TCDD Genel Müdürlüğü tarafından Bölge Müdürlüklerine gönderilen 29.08.2013 tarihli yazı ile toplam 426 çalışanın birim ve işyerleri değiştirilmiştir.
Bu görev ve işyeri değişikliği personelin iradesi dışında ben yaptım oldu şeklinde gerçekleşmiştir.
Bu karar biz demiryolu emekçilerinin kabul edeceği, sessizce karşılayacağı bir durum değildir.
TCDD’nin özelleştirilmesiyle ilgili bizler süreç başlamadan önce bu ve daha kötü uygulamaların olacağını önceden görerek özelleştirme yasasına karşı ortak mücadele için kurumda örgütlü bulunan sendika ve derneklere çağrıda bulunduk. Ancak başta UÇMS ve bazı dernekler bu çağrımıza katılmadı. Yine de Sendikamız ve Ulaşım Sen başta olmak üzere ülkemizin dört bir kolundan Ankara’ya yürüyüş yapılmış, Meclis önünde basın açıklaması yapılmış ve çeşitli eylem ve etkinliklerle duyarlılık yaratmaya çalışarak, yasa tasarısına karşı mücadele etmiştik.

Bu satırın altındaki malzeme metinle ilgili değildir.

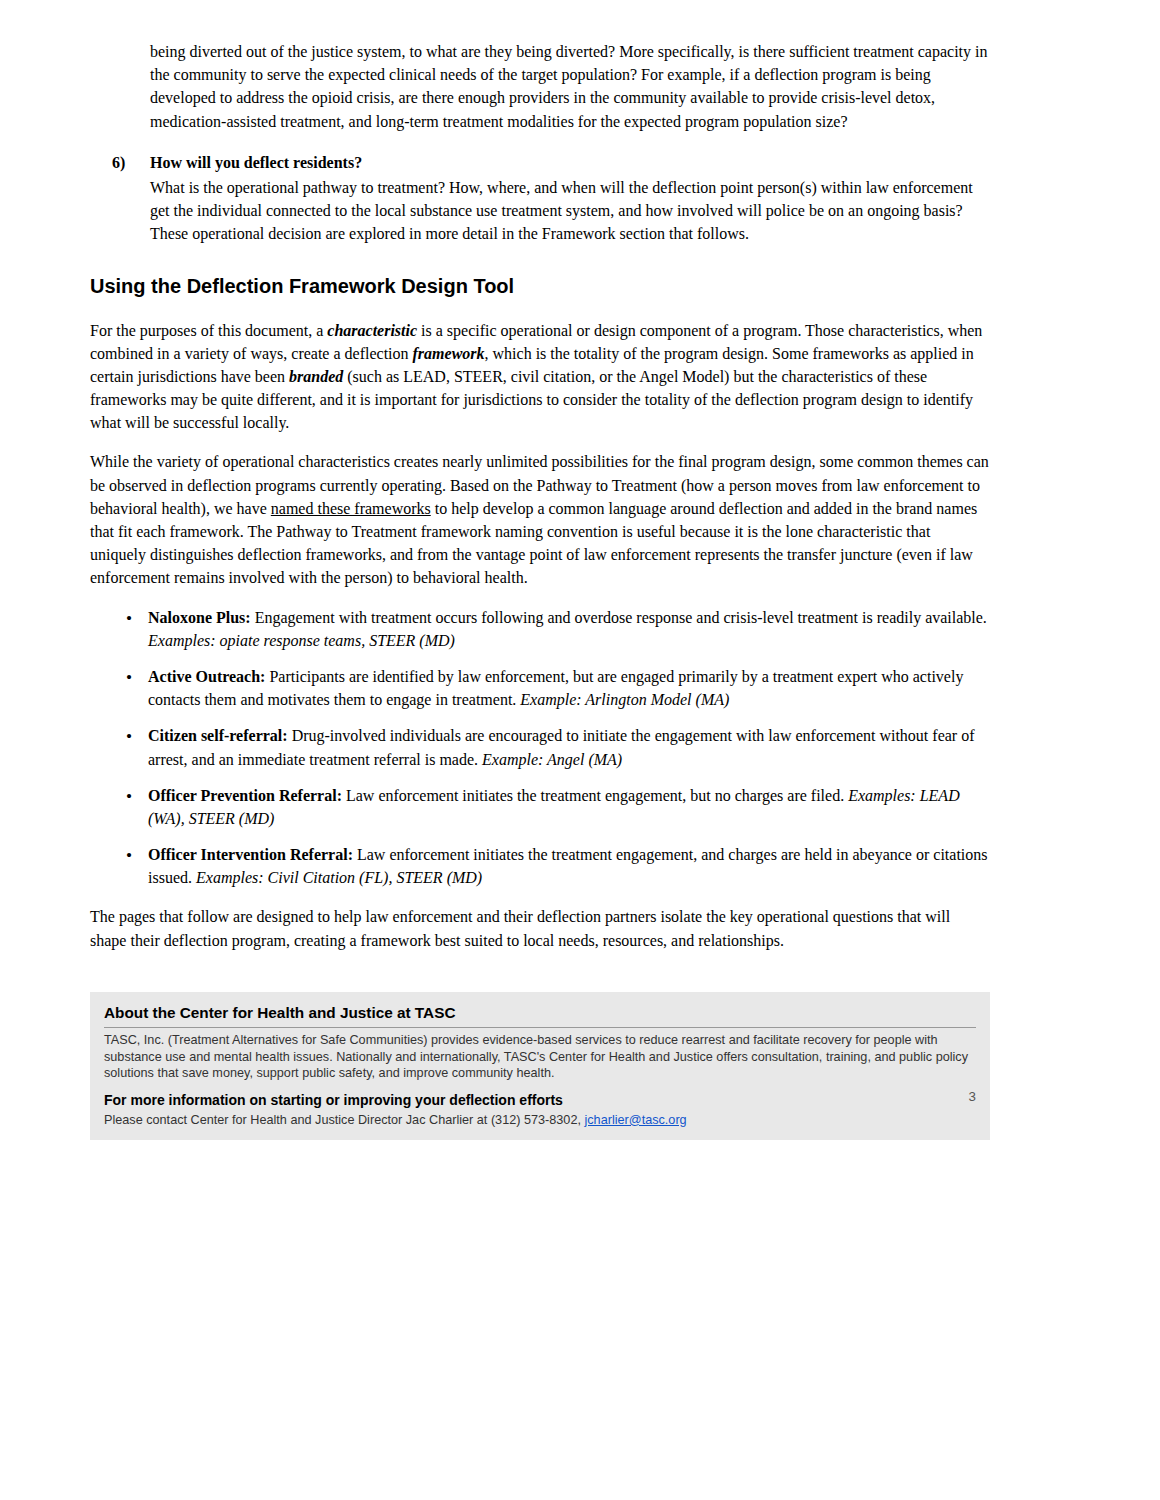being diverted out of the justice system, to what are they being diverted? More specifically, is there sufficient treatment capacity in the community to serve the expected clinical needs of the target population? For example, if a deflection program is being developed to address the opioid crisis, are there enough providers in the community available to provide crisis-level detox, medication-assisted treatment, and long-term treatment modalities for the expected program population size?
6) How will you deflect residents? What is the operational pathway to treatment? How, where, and when will the deflection point person(s) within law enforcement get the individual connected to the local substance use treatment system, and how involved will police be on an ongoing basis? These operational decision are explored in more detail in the Framework section that follows.
Using the Deflection Framework Design Tool
For the purposes of this document, a characteristic is a specific operational or design component of a program. Those characteristics, when combined in a variety of ways, create a deflection framework, which is the totality of the program design. Some frameworks as applied in certain jurisdictions have been branded (such as LEAD, STEER, civil citation, or the Angel Model) but the characteristics of these frameworks may be quite different, and it is important for jurisdictions to consider the totality of the deflection program design to identify what will be successful locally.
While the variety of operational characteristics creates nearly unlimited possibilities for the final program design, some common themes can be observed in deflection programs currently operating. Based on the Pathway to Treatment (how a person moves from law enforcement to behavioral health), we have named these frameworks to help develop a common language around deflection and added in the brand names that fit each framework. The Pathway to Treatment framework naming convention is useful because it is the lone characteristic that uniquely distinguishes deflection frameworks, and from the vantage point of law enforcement represents the transfer juncture (even if law enforcement remains involved with the person) to behavioral health.
Naloxone Plus: Engagement with treatment occurs following and overdose response and crisis-level treatment is readily available. Examples: opiate response teams, STEER (MD)
Active Outreach: Participants are identified by law enforcement, but are engaged primarily by a treatment expert who actively contacts them and motivates them to engage in treatment. Example: Arlington Model (MA)
Citizen self-referral: Drug-involved individuals are encouraged to initiate the engagement with law enforcement without fear of arrest, and an immediate treatment referral is made. Example: Angel (MA)
Officer Prevention Referral: Law enforcement initiates the treatment engagement, but no charges are filed. Examples: LEAD (WA), STEER (MD)
Officer Intervention Referral: Law enforcement initiates the treatment engagement, and charges are held in abeyance or citations issued. Examples: Civil Citation (FL), STEER (MD)
The pages that follow are designed to help law enforcement and their deflection partners isolate the key operational questions that will shape their deflection program, creating a framework best suited to local needs, resources, and relationships.
About the Center for Health and Justice at TASC
TASC, Inc. (Treatment Alternatives for Safe Communities) provides evidence-based services to reduce rearrest and facilitate recovery for people with substance use and mental health issues. Nationally and internationally, TASC's Center for Health and Justice offers consultation, training, and public policy solutions that save money, support public safety, and improve community health.
For more information on starting or improving your deflection efforts
Please contact Center for Health and Justice Director Jac Charlier at (312) 573-8302, jcharlier@tasc.org
3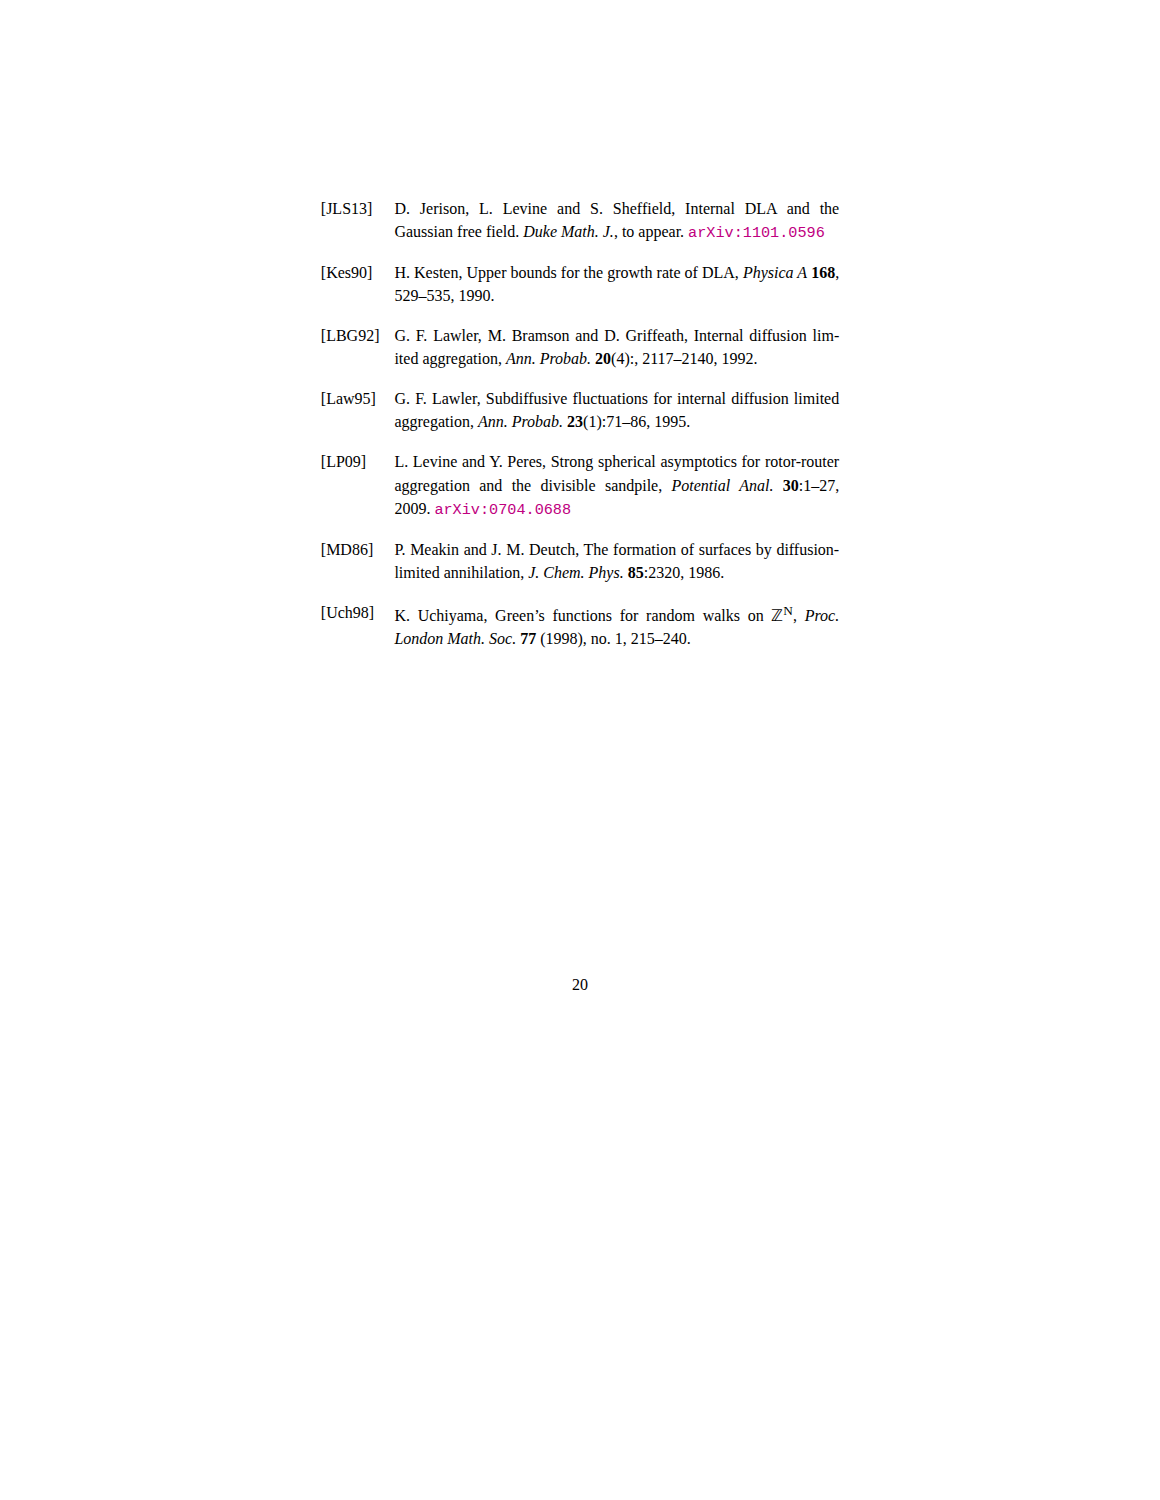[JLS13]
D. Jerison, L. Levine and S. Sheffield, Internal DLA and the Gaussian free field. Duke Math. J., to appear. arXiv:1101.0596
[Kes90]
H. Kesten, Upper bounds for the growth rate of DLA, Physica A 168, 529–535, 1990.
[LBG92]
G. F. Lawler, M. Bramson and D. Griffeath, Internal diffusion limited aggregation, Ann. Probab. 20(4):, 2117–2140, 1992.
[Law95]
G. F. Lawler, Subdiffusive fluctuations for internal diffusion limited aggregation, Ann. Probab. 23(1):71–86, 1995.
[LP09]
L. Levine and Y. Peres, Strong spherical asymptotics for rotor-router aggregation and the divisible sandpile, Potential Anal. 30:1–27, 2009. arXiv:0704.0688
[MD86]
P. Meakin and J. M. Deutch, The formation of surfaces by diffusion-limited annihilation, J. Chem. Phys. 85:2320, 1986.
[Uch98]
K. Uchiyama, Green’s functions for random walks on ℤN, Proc. London Math. Soc. 77 (1998), no. 1, 215–240.
20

Bizler; Dünya Bankası’nın finansmanı ve yönlendirmesiyle yürütülen demiryollarının yeniden yapılandırılması çalışmalarının kabul edilemeyeceğini; bu tür çalışmaların ülke gerçekleri ve çıkarları ile kamu hizmeti yönü göz önüne alınarak ve çalışanların temsilcilerinin katılımı ile yapılması gerekliliğini her fırsatta dile getirmiş, böylesi bir yasanın işimize ve ekmeğimize bir tehdit olarak karşımıza çıkacağını ifade ederek TCDD’nin serbestleştirilmesi (özelleştirilmesi) yasasının gündeme geldiği ve tartışılmaya başlandığı süreçte de en çok personel üzerinde tasarruf sağlanacağını belirtmiştik.
Gerek yasa öncesi gerekse de tasarının yasalaşmasından sonra söylediklerimizin gerçek ve doğru olduğu ortaya çıkmıştır.
Sendikal mücadeleyi işverene hizmet ve çalışanlara da benim adamım gözüyle gören UÇMS bu yasa tasarısı TBMM’ye geldiğinde basına verdiği demeçte tasarıyı desteklediklerini ve yasallaşması halinde personelin zarar görmeyeceğini belirtmişti. Zaten bağlı olduğu konfederasyonda 2013 yılı içinde yaptığı TİS görüşmelerinde oturduğu masada kamu çalışanlarına ihanet ederek kendi siyasi geleceğine yatırım yapıp 175.- TL ile hükümetinde önerdiği zammın gerisine düşmüştür.
Bugün 426 kişinin yer ve görev değişikliğinden de anlaşıldığı gibi, demiryolunda çalışan personel ilerde ne tür sorunlarla karşılaşacağını bilmeyeceği bir ortamda çalışmaktadır.
Bugün gelinen noktada personelin bir kısmının rotasyonu amacıyla hayata geçirilen bu uygulamanın devamı olarak TCDD’nin İktisadi Devlet Teşekkülü olması nedeniyle kamusal bir hizmet vermekten vazgeçilmiş, tüm karar ve uygulamalar kar/zarar denkleminde değerlendirilmeye başlanmıştır.
TCDD’nin bu uygulaması demiryollarının yeniden yapılanma adı altında tasfiyenin adımlarından biridir. Bu adımın ileri de atılacak diğer adımların başlangıcı olduğunu demiryolu emekçileri iyi bilmelidir.
Özelleştirmeyi destekleyen, özelleştirme yasası çıkmadan önce “bu tasarıyı desteklediğini“ açıklayan işveren yanlısı sahte sendikalarla bu tasfiyenin önlenemeyeceği açıktır.
Demiryolu emekçilerinin işine, ekmeğine sahip çıkarak, bu saldırıya karşı ciddi bir mücadele vermesi önümüzdeki süreçte yaşanacak diğer saldırıların püskürtülmesinde büyük öneme sahip olacaktır.